By Charles Kennedy, a writer for Oilprice.com. Originally published at OilPrice
- The DoE has received several offers for February purchases to refill the SPR.
- For February, the plan was to purchase 3 million barrels, ideally when oil dropped to around $70 per barrel.
- The rejected bids are prompting speculation that refilling the SPR will be challenging, at best.
After drawing over 221 million barrels of oil from the Strategic Petroleum Reserve (SPR) in 2022, Washington is having a tough time refilling it in the New Year, with the Department of Energy (DoE) rejecting the first offers on the grounds that they failed to benefit taxpayers.

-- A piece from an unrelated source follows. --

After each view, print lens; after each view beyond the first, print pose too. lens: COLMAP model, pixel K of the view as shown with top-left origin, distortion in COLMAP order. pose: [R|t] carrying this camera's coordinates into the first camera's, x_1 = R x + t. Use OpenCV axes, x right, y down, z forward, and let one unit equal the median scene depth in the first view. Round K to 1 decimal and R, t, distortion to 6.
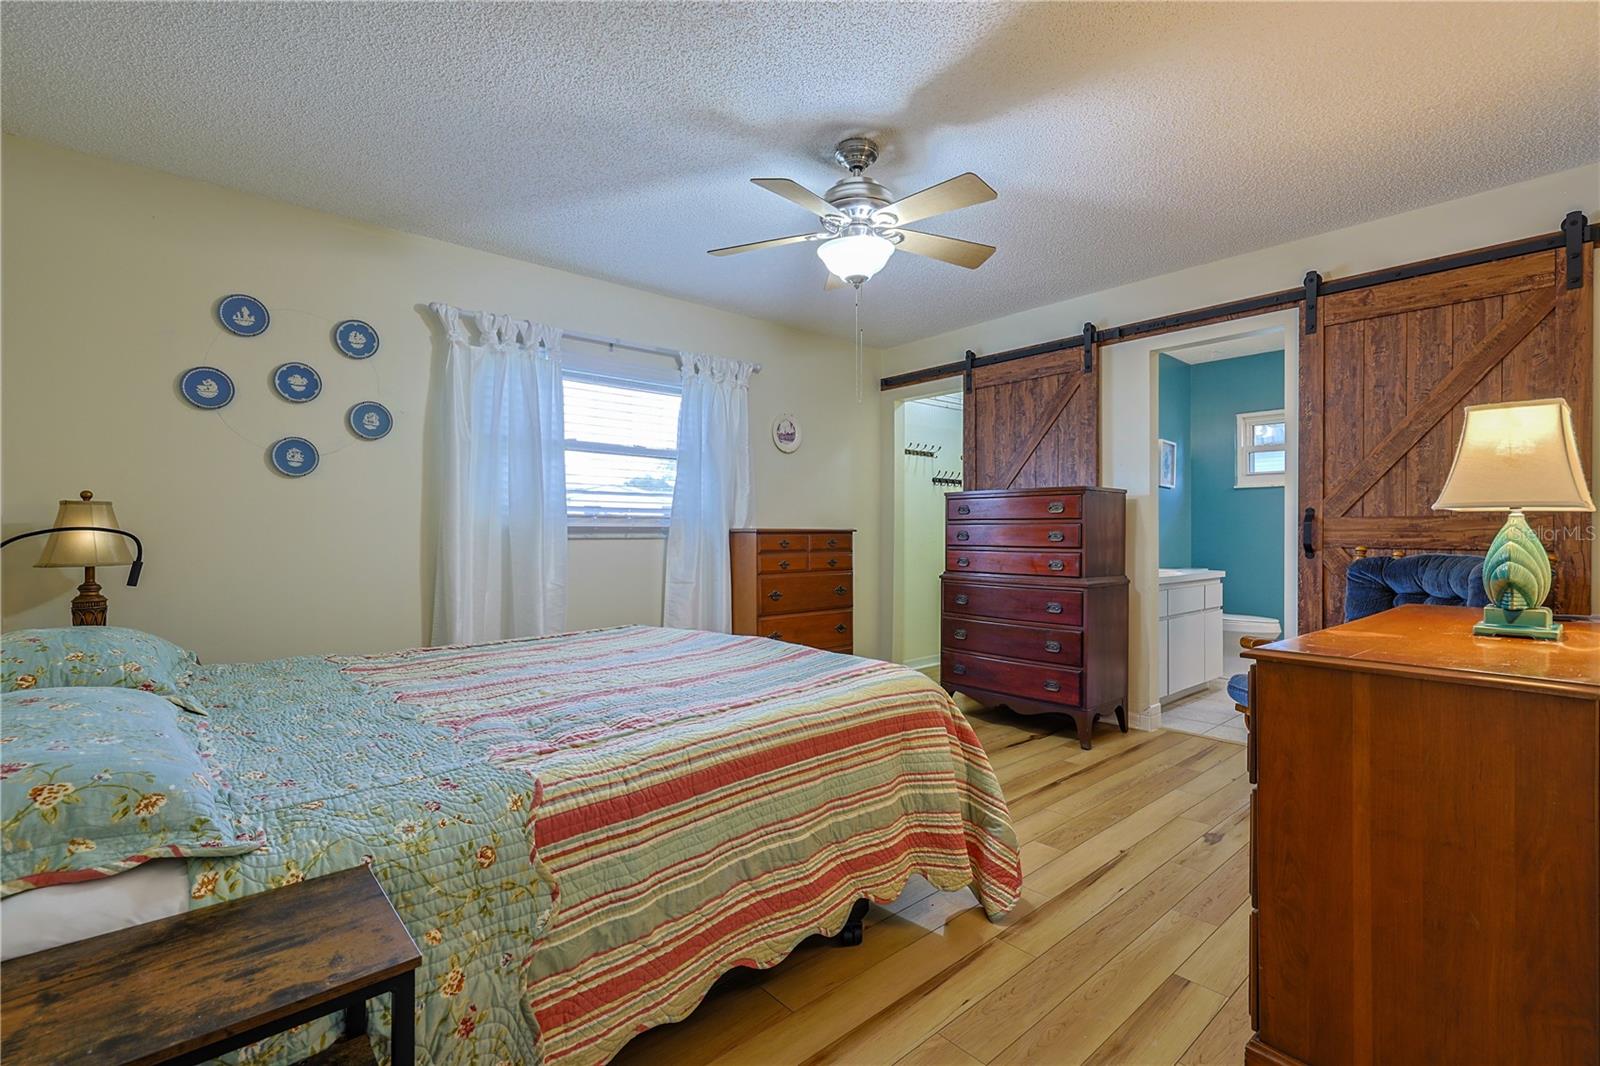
lens RADIAL K [[724.3, 0, 830.1], [0, 724.3, 532.8], [0, 0, 1]] dist [-0.004549, 0.000564]
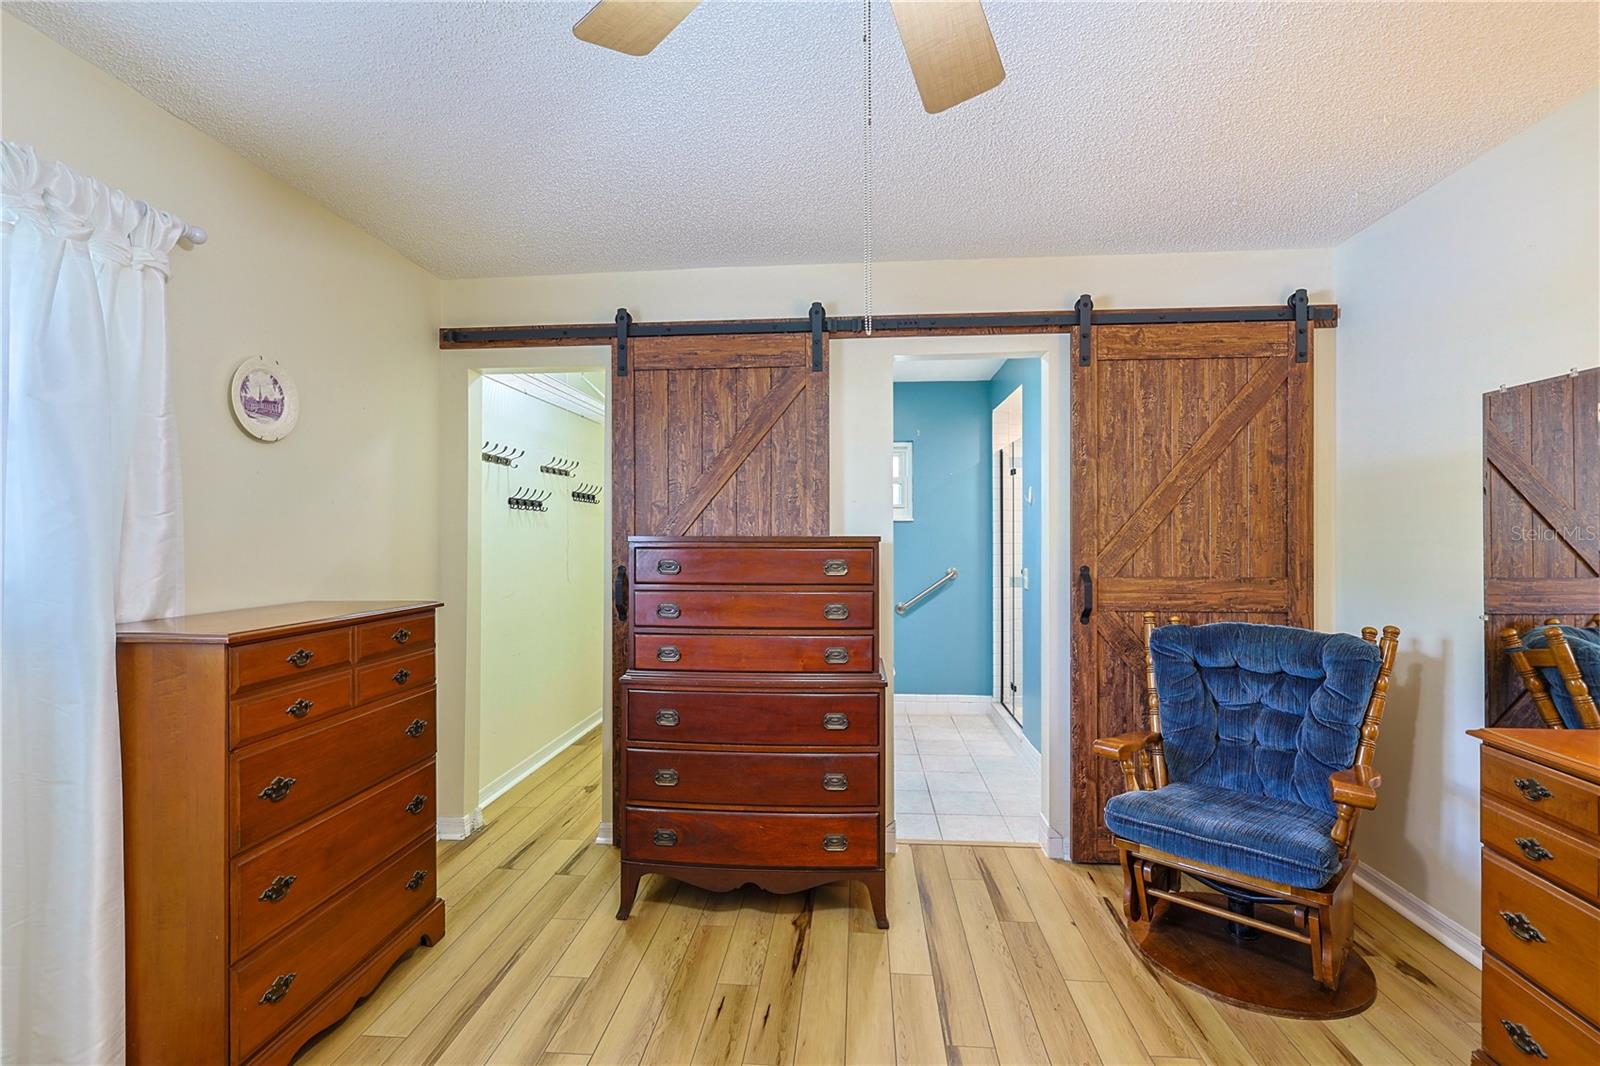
lens RADIAL K [[724.3, 0, 848.0], [0, 724.3, 540.1], [0, 0, 1]] dist [-0.004549, 0.000564]
pose [[0.731564, 0.003278, 0.681765, -0.121321], [0.000847, 0.999983, -0.005717, -0.053228], [-0.681773, 0.004760, 0.731549, 0.488499]]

The DoE has by now received several offers for February purchases to refill the SPR, according to both Bloomberg and Reuters. However, those offers have been rejected as too expensive or failing to meet other requirements.
For February, the plan was to purchase 3 million barrels, ideally when oil dropped to around $70 per barrel. This 3-million-barrel pilot program would have given sellers a fixed price for future deliveries and is in contrast to the DoE’s normal operating procedure, which had seen it purchase oil for faster delivery without fixed-price contracts.

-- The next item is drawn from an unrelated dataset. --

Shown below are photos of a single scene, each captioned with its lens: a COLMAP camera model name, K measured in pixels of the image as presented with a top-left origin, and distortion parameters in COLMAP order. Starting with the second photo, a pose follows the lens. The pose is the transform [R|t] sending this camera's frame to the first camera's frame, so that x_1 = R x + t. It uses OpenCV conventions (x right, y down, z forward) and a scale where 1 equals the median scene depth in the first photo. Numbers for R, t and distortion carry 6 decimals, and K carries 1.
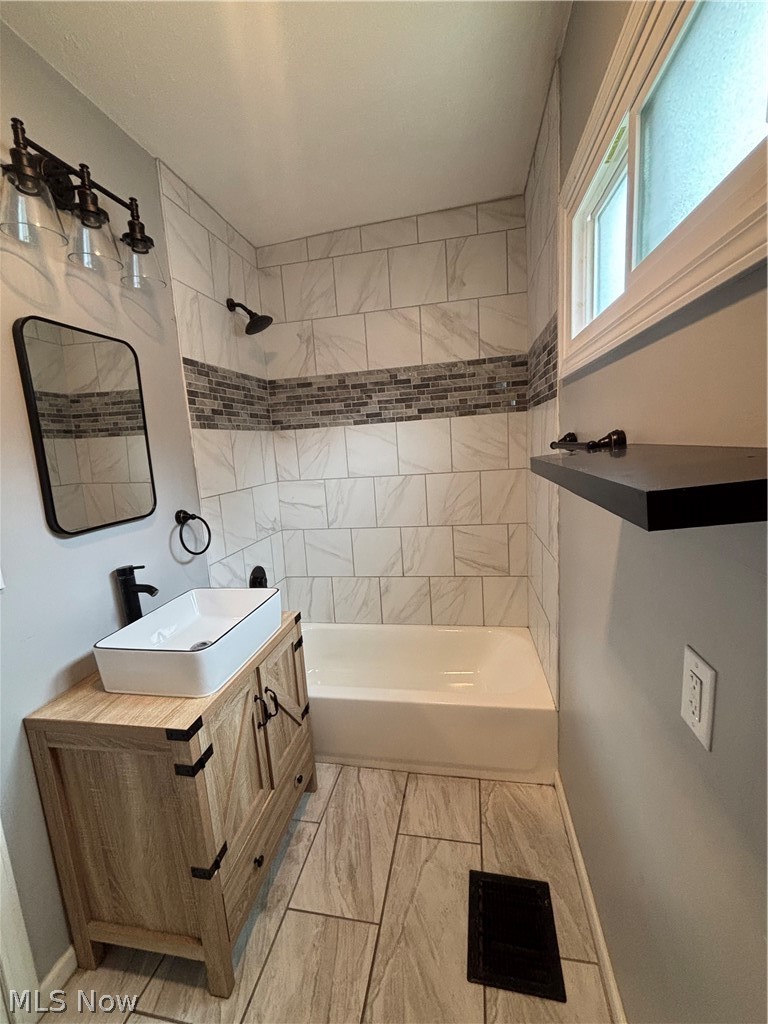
lens RADIAL K [[417.0, 0, 385.5], [0, 417.0, 509.9], [0, 0, 1]] dist [0.001225, 0.001056]
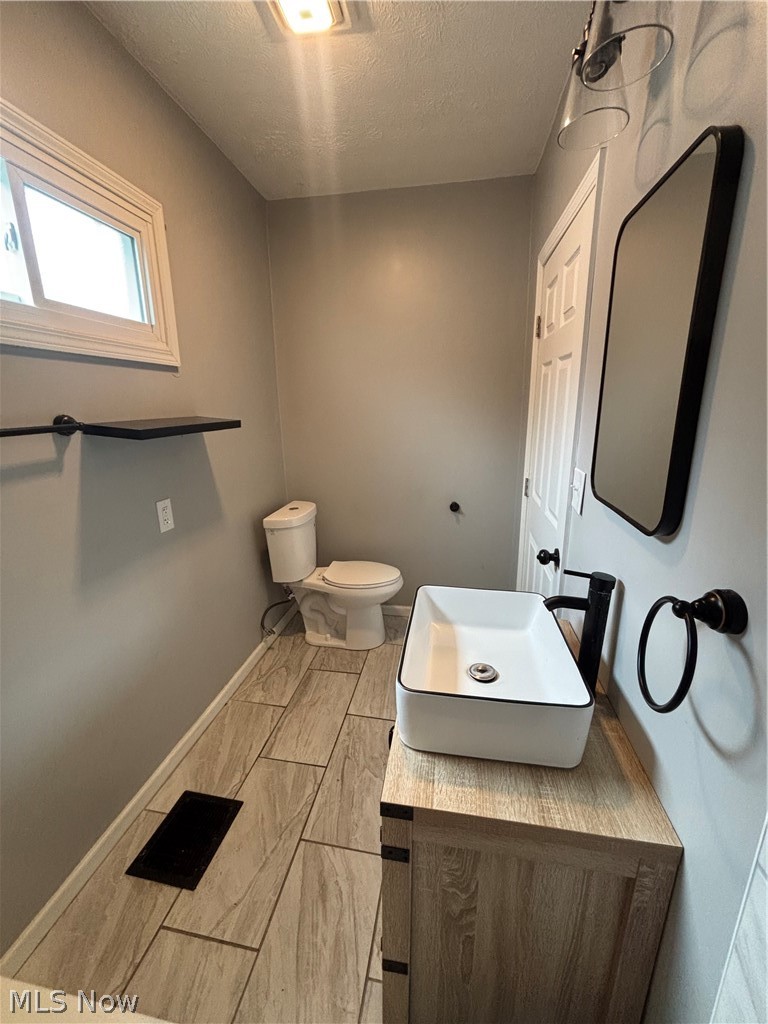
lens RADIAL K [[417.0, 0, 383.2], [0, 417.0, 510.9], [0, 0, 1]] dist [0.001225, 0.001056]
pose [[-0.997625, 0.068866, -0.001058, -0.272423], [0.062754, 0.915203, 0.398076, -0.242175], [0.028382, 0.397064, -0.917352, 1.540931]]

Right now, WTI is trading around $75/$76 per barrel, and new data from the Energy Information Administration (EIA) released on Monday shows another 0.8 million barrel draw from the SPR.
According to Bloomberg, citing unnamed sources “familiar with the matter”, the DoE will now postpone its originally planned February purchases and embark on a new approach for fixed-price offers.
“DOE will only select bids that meet the required crude specifications and that are at a price that is a good deal for taxpayers,” the DoE said in a Friday statement carried by news agencies. “Following review of the initial submission, DOE will not be making any award selections for the February delivery window.”
The rejected bids are prompting speculation that refilling the SPR will be challenging, at best.
The plan to fill the SPR, which has reached its lowest level since 1984, might not be attractive enough to sellers, despite the DoE’s efforts at enticement.
Additionally, the Wall Street Journal speculates that the DoE may not have enough funding to refill the SPR completely. According to WSJ, the DoE has $.48 billion in purchasing power. At the desired $70 per barrel, that would give it enough funding to refill the SPR to 440 million barrels.